Gorani: Love Songs and Lullabies to Lost Homelands.
Hasmik Harutyunyan is an Armenian folk singer. She is the leading member of the Shoghaken Folk Ensemble and directs the Hayrik Muradyan Traditional Song and Dance Children's Ensemble. The music of the Shoghaken Ensemble is featured on the soundtrack of the film Ararat. Harutyunyan's Armenian Lullabies was recognized by the New York Times as an outstanding world music CD in 2004. With Shoghaken Folk Ensemble, she has performed in Armenia, France (including a 2006 performance at the Théâtre de la Ville in Paris), Germany, Estonia, Russia, the United Arab Emirates, and the US (including an eighteen-concert 2004 tour and an appearance at the 2002 Folklife Festival as part of the Silk Road project organized by Yo Yo Ma). In autumn 2009, Hasmik performed in concerts in the USA with the Kitka Women's Vocal Ensemble, presenting the music of Komitas, Hayrik Muradyan, and Armenian lullabies, as well as participating in the San Francisco World Music Festival. In 2010, she performed with Shoghaken and gave a workshop on Armenian folk song and dance in Ljubljana, Slovenia.

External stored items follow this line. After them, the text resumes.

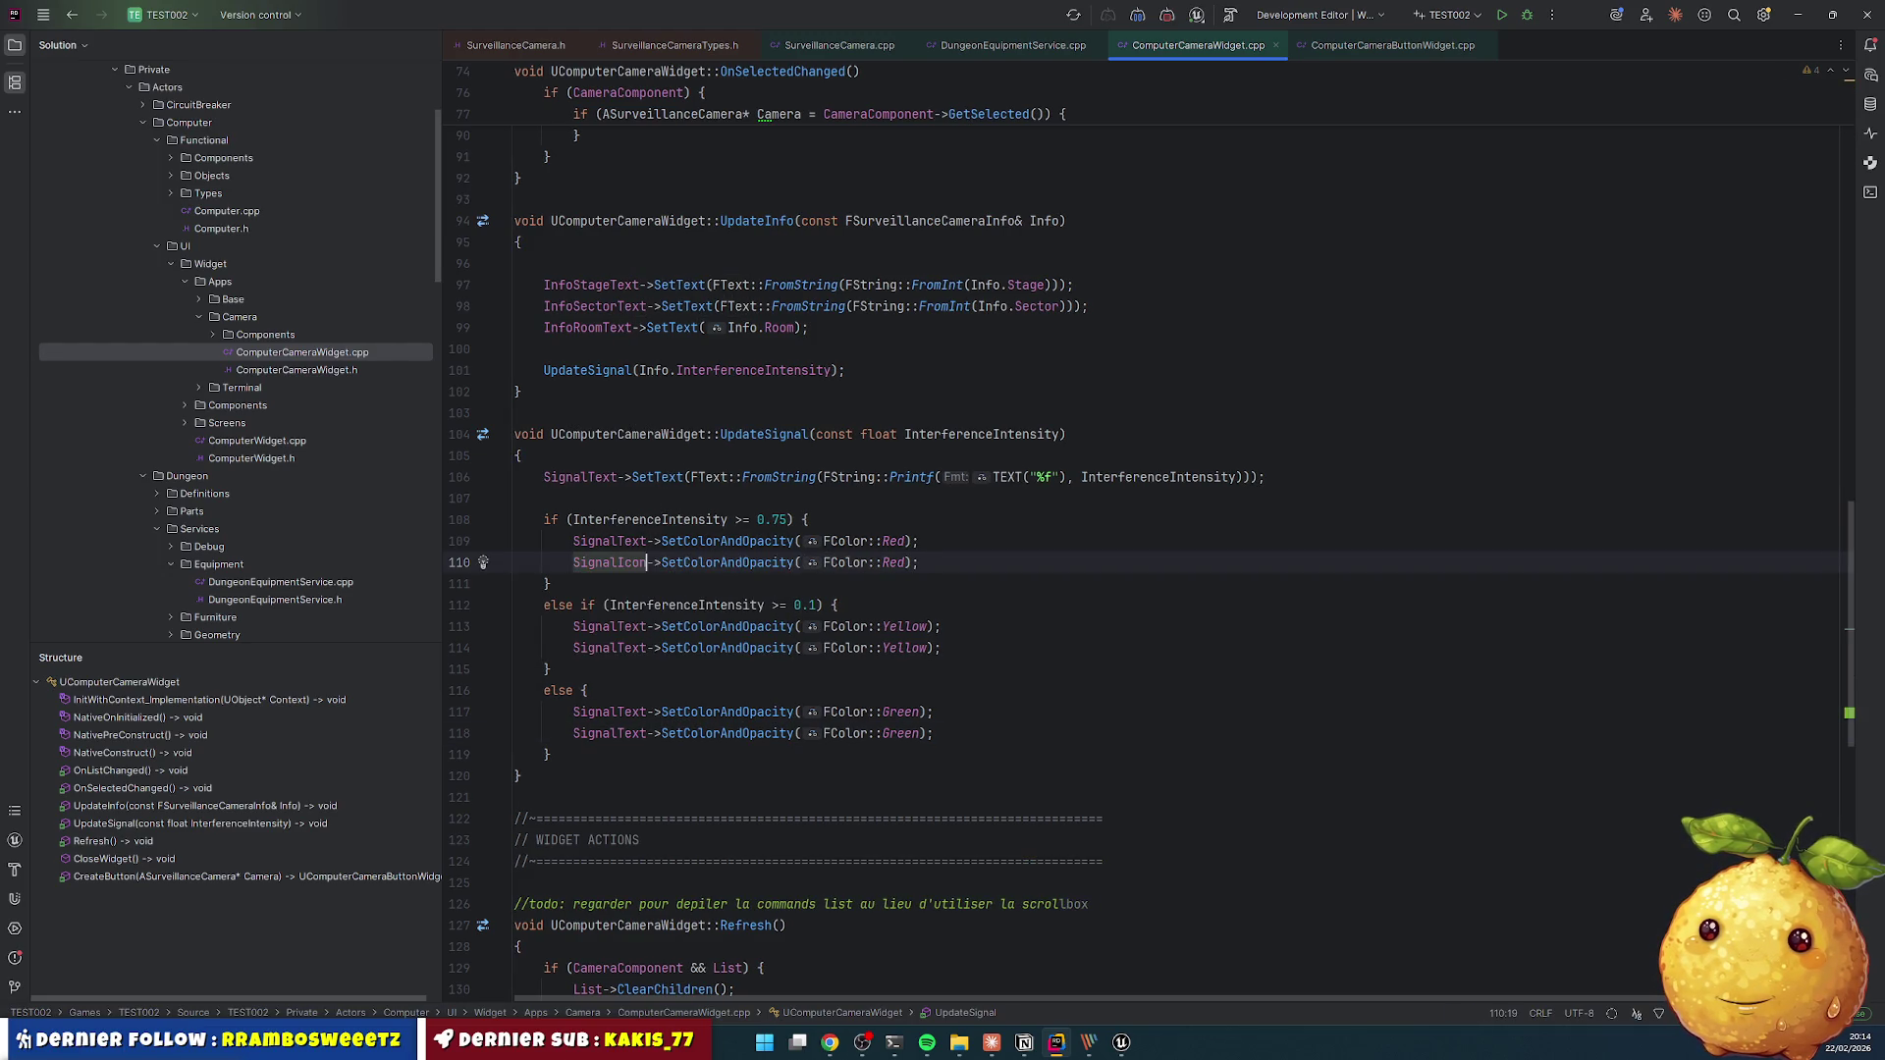
key(End)
key(shift+Home)
key(Delete)
key(Up)
key(ctrl+d)
text(Icon)
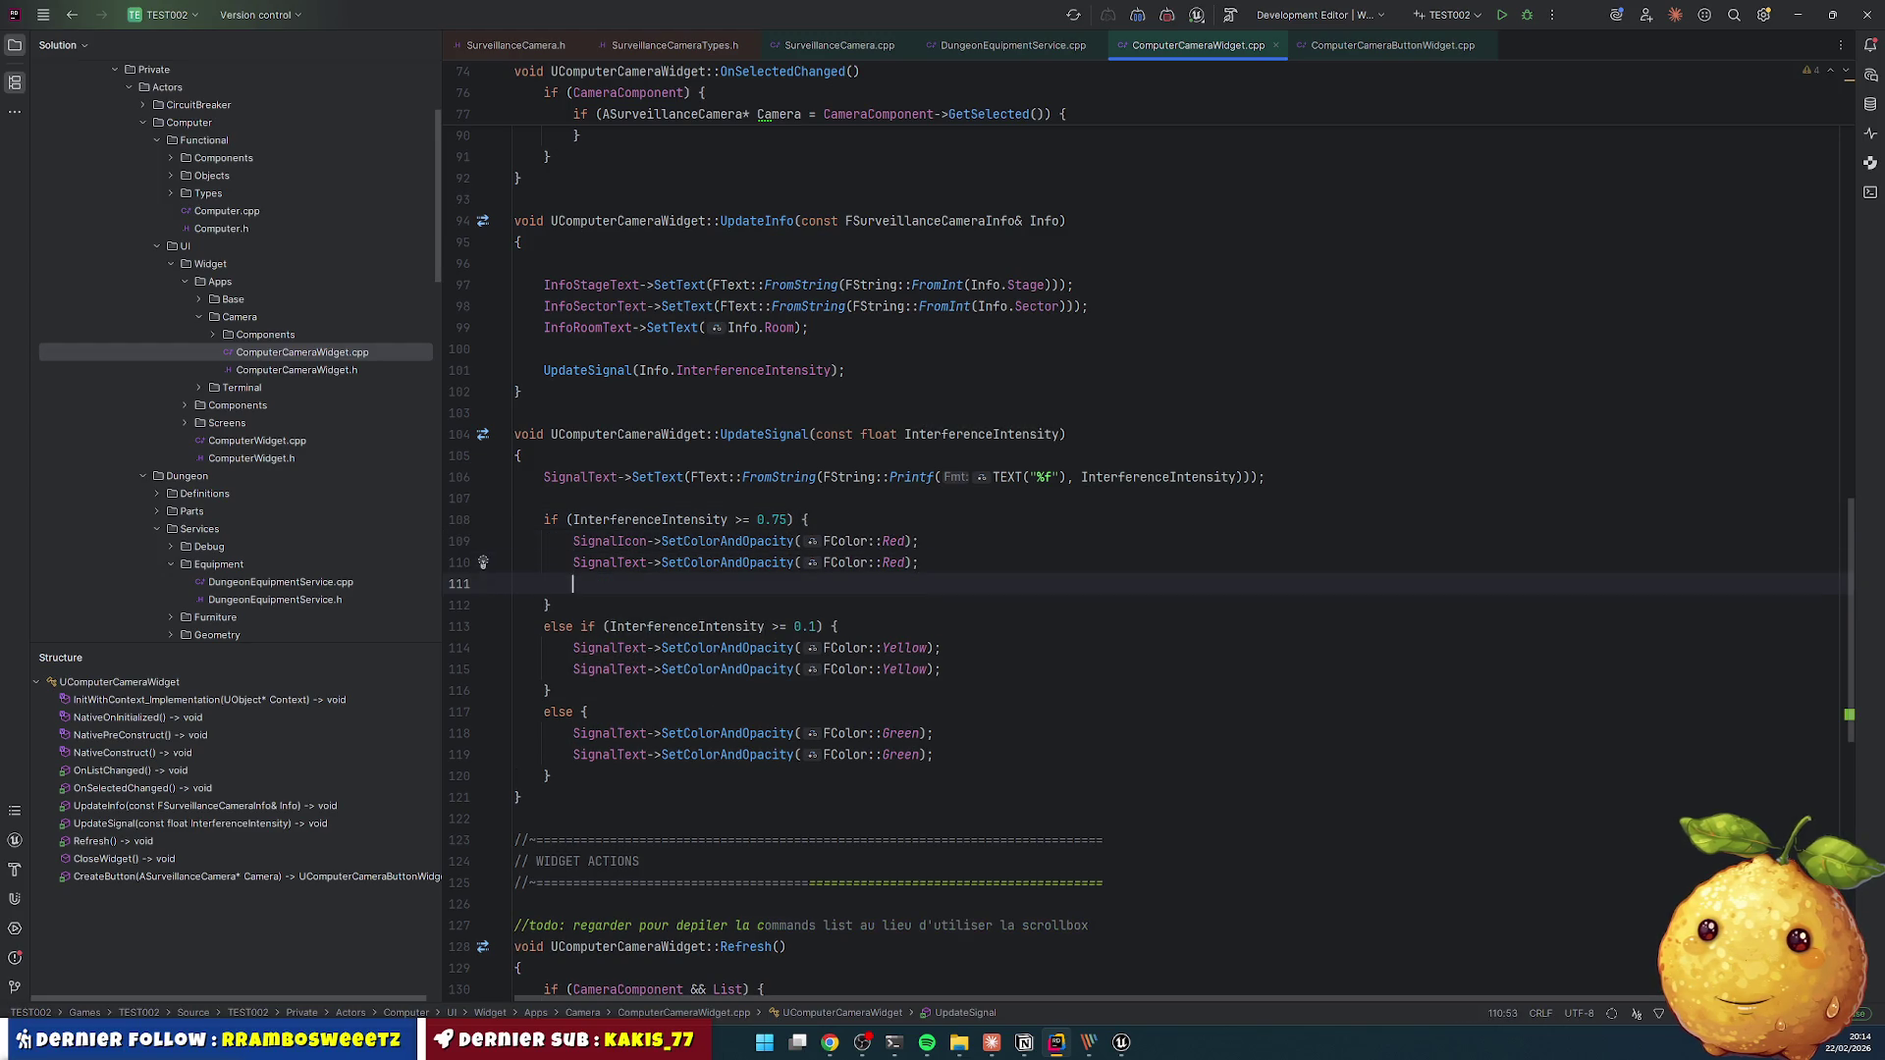
key(ctrl+y)
- Rename the duplicated yellow and green lines to SignalIcon so all branches colour the icon
double_click(609, 541)
key(ctrl+c)
click(624, 627)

Harutyunyan graduated from the Yerevan State Pedagogical University and the Department of Vocal Music at the Arno Babajanian School of Music, majoring in opera.
Kitka is an American women’s vocal arts ensemble inspired by traditional songs and vocal techniques from Eastern Europe and Eurasia. Founded in 1979 as an offshoot of the Westwind International Folk Ensemble, Kitka began as a grassroots group of amateur singers from diverse ethnic and musical backgrounds who shared a passion for the stunning dissonances, asymmetric rhythms, intricate ornamentation, and resonant strength of traditional Eastern European women’s vocal music. Since its informal beginnings, the group has evolved into an award-winning professional touring ensemble known for its artistry, versatility, and mastery of the demanding techniques of regional vocal styling, as well as for its innovative explorations in new music for female voices.